Recently the Supreme Court of Canada, by its decision in Caisse Populaire Desjardins de l’Est de Drummond v. Canada, created a cause for concern for all creditors in Canada. In a surprising 5 to 2 decision, which has the effect of classifying a right of set-off/compensation as a security interest, priority was taken away from a creditor and handed over to federal tax authorities for unremitted source deductions. This applied independently of whether those deductions had occurred before or after the creation of a "security interest" in favour of a creditor.

It is therefore essential that creditors understand the following. Although the purpose of a right of set-off/compensation is to extinguish debts and in that regard is considered as a personal right under civil law and common law, it has been broadly interpreted by the Supreme Court as constitutive of a real right. As a result of this, a right of set-off/compensation was found to create a "security interest" within the meaning of the Income Tax Act (“ITA”), which in turn was subject to a deemed trust in favour of the Crown for unremitted employment insurance premiums and income taxes deducted at the source. This important decision also makes secured creditors liable to tax authorities for interest from the secured creditor effected the set-off/compensation to the date of payment of the amount set-off to the tax authorities.
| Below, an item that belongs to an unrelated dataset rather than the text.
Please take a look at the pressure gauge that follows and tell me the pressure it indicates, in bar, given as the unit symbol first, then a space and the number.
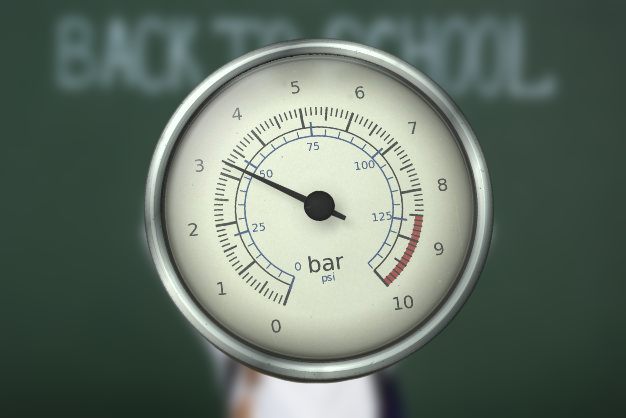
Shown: bar 3.2
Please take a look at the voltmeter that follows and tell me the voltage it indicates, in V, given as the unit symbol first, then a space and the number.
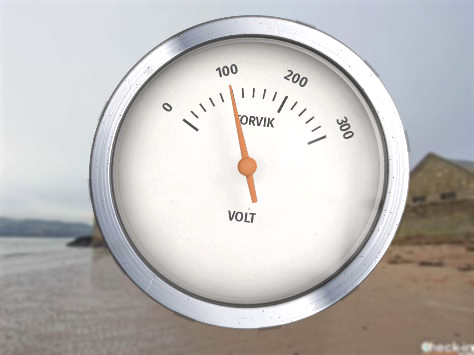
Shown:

In the judgment rendered by Justice Rothstein, the majority considered whether a right of set-off/compensation created a security interest within the meaning of s. 224(1.3) of the ITA. While agreeing upon a business line of credit, the parties entered into a Term Savings Agreement whereby a right of set-off/compensation was created in favour of Caisse Populaire Desjardins should the employer default on his line of credit. It was found that the existence of a security interest within the meaning of the ITA depends on multiple factors, the most important of which is the intention of the parties. In search of this intention, Justice Rothstein considered the following 5 factors: (1) the five year term of the Agreement, (2) the required maintenance and retention of the deposit (3) the agreement not to transfer or negotiate the deposit, (4) the fact that the deposit could only be used as security for the creditor, (5) the use of the word "security" in the agreement. These factors led the court to find an intention to create a security interest by conferring on Caisse Populaire Desjardins an interest in the tax debtor’s property. Without these conditions, the debtor could have taken possession of the deposit at any time, leaving the creditor without a guaranteed source for repayment. While in this case the right of set-off/compensation was merely a method of realizing the security, the Supreme Court found it to be the root of the parties’ intention to create a security interest, more particularly a movable hypothec over a non-negotiable claim published by the physical delivery of the property. The creditor’s hypothec therefore made his right subject to the deemed trust. In short, an agreement which provides for set-off/compensation and which also conforms to the statutory definition of a “security interest” will not be exempted from the purview of this definition merely because it is not specifically listed as an example of the types of security documents contemplated by s. 224(1.3) ITA. Therefore, where property subject to a right of set-off/compensation secures repayment of an indebtedness, a security interest exists.

In light of this decision, it has become increasingly difficult to effectively protect the interests of creditors against the federal tax authorities for unremitted source deductions. Increased monitoring of remittances by lenders may be necessary to control this risk.